■ EXTRAIT DE PAGE ■
La viabilité économique des mesures, grande oubliée
Du côté du monde agricole, un mélange d’agacement, d’incompréhension, mais surtout d’inquiétude domine. « Comme l’ont souligné les Jeunes agriculteurs lors des quelques prises de parole possibles, les questions économiques n’ont pas été abordées une seule fois », regrette Christophe Grison, président de la coopérative Valfrance et en charge du suivi du dossier Écophyto pour la Coopération agricole.
Les organisations professionnelles représentants les producteurs de blé, de betterave, de maïs et d’oléoprotéagineux (1) avouent « n’y comprendre plus rien et demandent une remise à plat des indicateurs ».

■ CONSIGNE 1 ■
Repérez dans les enregistrements chaque ligne qui contient la chaîne « sQuery », puis recopiez-la.
■ CONSIGNE 2 ■
Reprenez la rédaction de l'extrait sur Écophyto et poursuivez-le après sa dernière phrase.
L'extrait sur Écophyto et les enregistrements n'ont aucun rapport entre eux.

■ DONNÉES DE LA TÂCHE ■
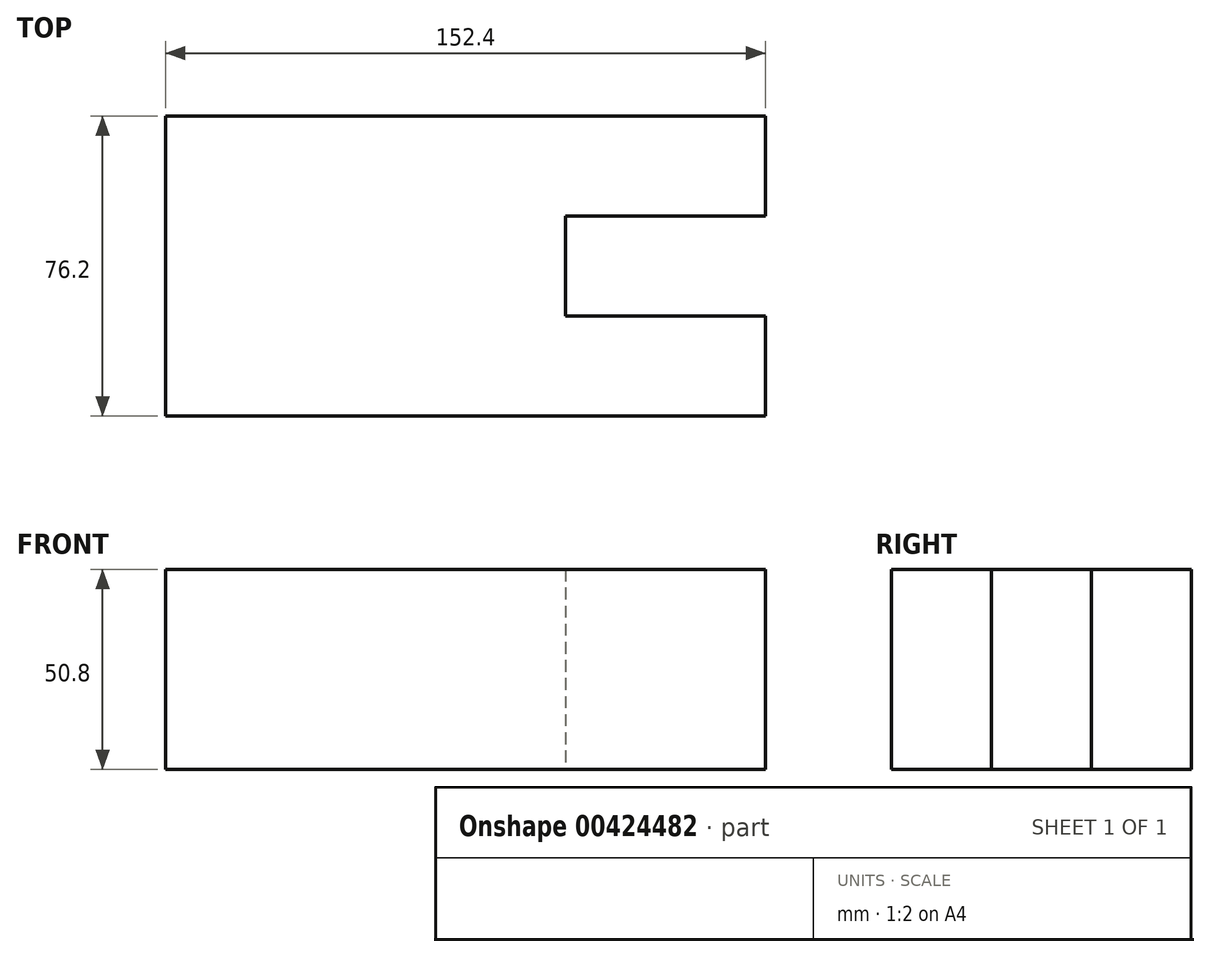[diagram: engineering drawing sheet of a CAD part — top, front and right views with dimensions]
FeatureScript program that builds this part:
annotation { "Feature Type Name" : "Feature", "Feature Type Description" : "" }
export const myFeature = defineFeature(function(context is Context, id is Id, definition is map)
    precondition{}
    {
        {
            var Q0;
            Q0=qCreatedBy(makeId("Top.planeOp"),FACE);
            var sketch = newSketch(context, id + "F0", { "sketchPlane" : qUnion([Q0])});
            skLineSegment(sketch, "E0", {"start": v(0, 0) * mm, "end": v(0, 76.2) * mm});
            skLineSegment(sketch, "E1", {"start": v(0, 0) * mm, "end": v(152.4, 0) * mm});
            skLineSegment(sketch, "E2", {"start": v(0, 76.2) * mm, "end": v(152.4, 76.2) * mm});
            skLineSegment(sketch, "E3", {"start": v(152.4, 76.2) * mm, "end": v(152.4, 50.8) * mm});
            skLineSegment(sketch, "E4", {"start": v(152.4, 50.8) * mm, "end": v(101.6, 50.8) * mm});
            skLineSegment(sketch, "E5", {"start": v(101.6, 50.8) * mm, "end": v(101.6, 25.4) * mm});
            skLineSegment(sketch, "E6", {"start": v(101.6, 25.4) * mm, "end": v(152.4, 25.4) * mm});
            skLineSegment(sketch, "E7", {"start": v(152.4, 25.4) * mm, "end": v(152.4, 0) * mm});
            skSolve(sketch);
        }
        {
            var Q0;
            Q0=makeQuery(id+"F0.imprint","IMPRINT",FACE,{"disambiguationData":[TD([[makeQuery(id+"F0.imprint","IMPRINT",EDGE,{"derivedFrom":sQuery(id+"F0.wireOp",EDGE,"E0")}),-1.0]])]});
            extrude(context, id + "F1", {"entities" : qUnion([Q0]), "depth" : 50.8 * mm});
        }
    });
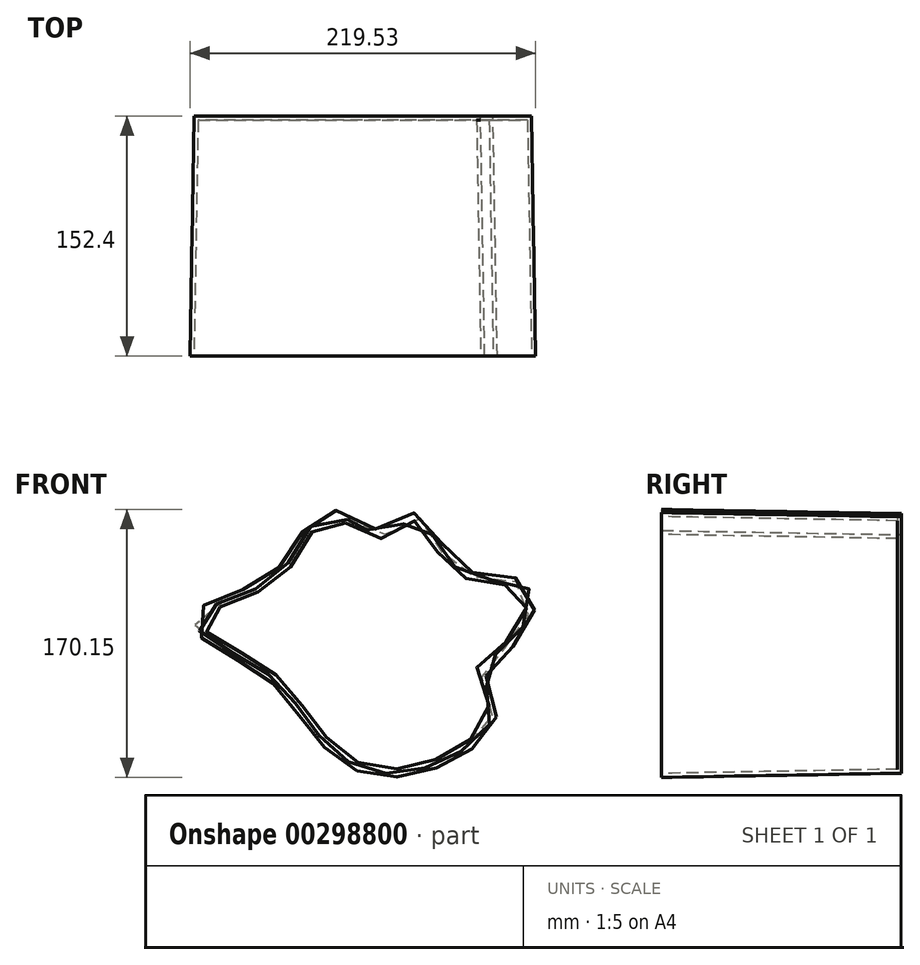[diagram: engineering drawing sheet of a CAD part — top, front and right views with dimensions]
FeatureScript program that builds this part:
annotation { "Feature Type Name" : "Feature", "Feature Type Description" : "" }
export const myFeature = defineFeature(function(context is Context, id is Id, definition is map)
    precondition{}
    {
        {
            var Q0;
            Q0=qCreatedBy(makeId("Front.planeOp"),FACE);
            var sketch = newSketch(context, id + "F0", { "sketchPlane" : qUnion([Q0])});
            skPoint(sketch, "E0.middle", {"position": v(0, 0) * mm});
            skPoint(sketch, "E1.visualSharp", {"position": v(-76.2, 50.8) * mm});
            skPoint(sketch, "E2.visualSharp", {"position": v(76.2, 50.8) * mm});
            skPoint(sketch, "E3.visualSharp", {"position": v(76.2, -50.8) * mm});
            skPoint(sketch, "E4.visualSharp", {"position": v(-76.2, -50.8) * mm});
            skPoint(sketch, "E5.9.internal.snap0", {"position": v(0, -50.8) * mm});
            skFitSpline(sketch, "E5", {"points": [v(-50.8, 50.8) * mm, v(-31.06, 72.23) * mm, v(4.29, 59.02) * mm, v(24.4, 70.22) * mm, v(52.27, 35.45) * mm, v(94.8, 25.4) * mm, v(84.74, -9.09) * mm, v(64.92, -26.04) * mm, v(72.39, -56.21) * mm, v(0, -92.14) * mm, v(-50.8, -50.8) * mm, v(-76.2, -25.4) * mm, v(-117.03, 4.24) * mm, v(-76.2, 25.4) * mm, v(-50.8, 50.8) * mm]});
            skPoint(sketch, "E6.orphan", {"position": v(50.8, -50.8) * mm});
            skPoint(sketch, "E2.filletArc.start.orphan", {"position": v(76.2, 25.4) * mm});
            skSolve(sketch);
        }
        {
            var Q0;
            Q0=makeQuery(id+"F0.imprint","IMPRINT",FACE,{"disambiguationData":[TD([[makeQuery(id+"F0.imprint","IMPRINT",EDGE,{"derivedFrom":sQuery(id+"F0.wireOp",EDGE,"E5")}),-1.0]])]});
            extrude(context, id + "F1", {"entities" : qUnion([Q0]), "depth" : 152.4 * mm, "hasDraft" : true, "draftAngle" : 1 * degree});
        }
        {
            var Q0;
            Q0=makeQuery(id+"F1.opExtrude","CAP_FACE",FACE,{"disambiguationData":[OSD([sQuery(id+"F0.wireOp",EDGE,"E5")])],"isStart":false});
            shell(context, id + "F2", {"entities" : qUnion([Q0]), "thickness" : 2.54 * mm});
        }
    });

■ RÉSULTAT 1 ■
            Q0=makeQuery(id+"F0.imprint","IMPRINT",FACE,{"disambiguationData":[TD([[makeQuery(id+"F0.imprint","IMPRINT",EDGE,{"derivedFrom":sQuery(id+"F0.wireOp",EDGE,"E0")}),-1.0]])]});
            Q0=makeQuery(id+"F0.imprint","IMPRINT",FACE,{"disambiguationData":[TD([[makeQuery(id+"F0.imprint","IMPRINT",EDGE,{"derivedFrom":sQuery(id+"F0.wireOp",EDGE,"E5")}),-1.0]])]});
            Q0=makeQuery(id+"F1.opExtrude","CAP_FACE",FACE,{"disambiguationData":[OSD([sQuery(id+"F0.wireOp",EDGE,"E5")])],"isStart":false});

■ RÉSULTAT 2 ■
Si le décret relatif à la séparation du conseil et de la vente est prévu à la consultation pour janvier, coopératives et négoces ne restent pas moins inquiets du délai de mise en œuvre. « Nous avons pris acte de cette volonté de séparer ces deux activités, mais nous demandons un délai supplémentaire car nos organisations vont être modifiées en profondeur et à l’heure actuelle, tout le monde se dirige vers la vente. C’est le plus simple et le seul modèle économique possible. D’autant plus que nous n’avons toujours pas les textes », dénonce le président de Valfrance.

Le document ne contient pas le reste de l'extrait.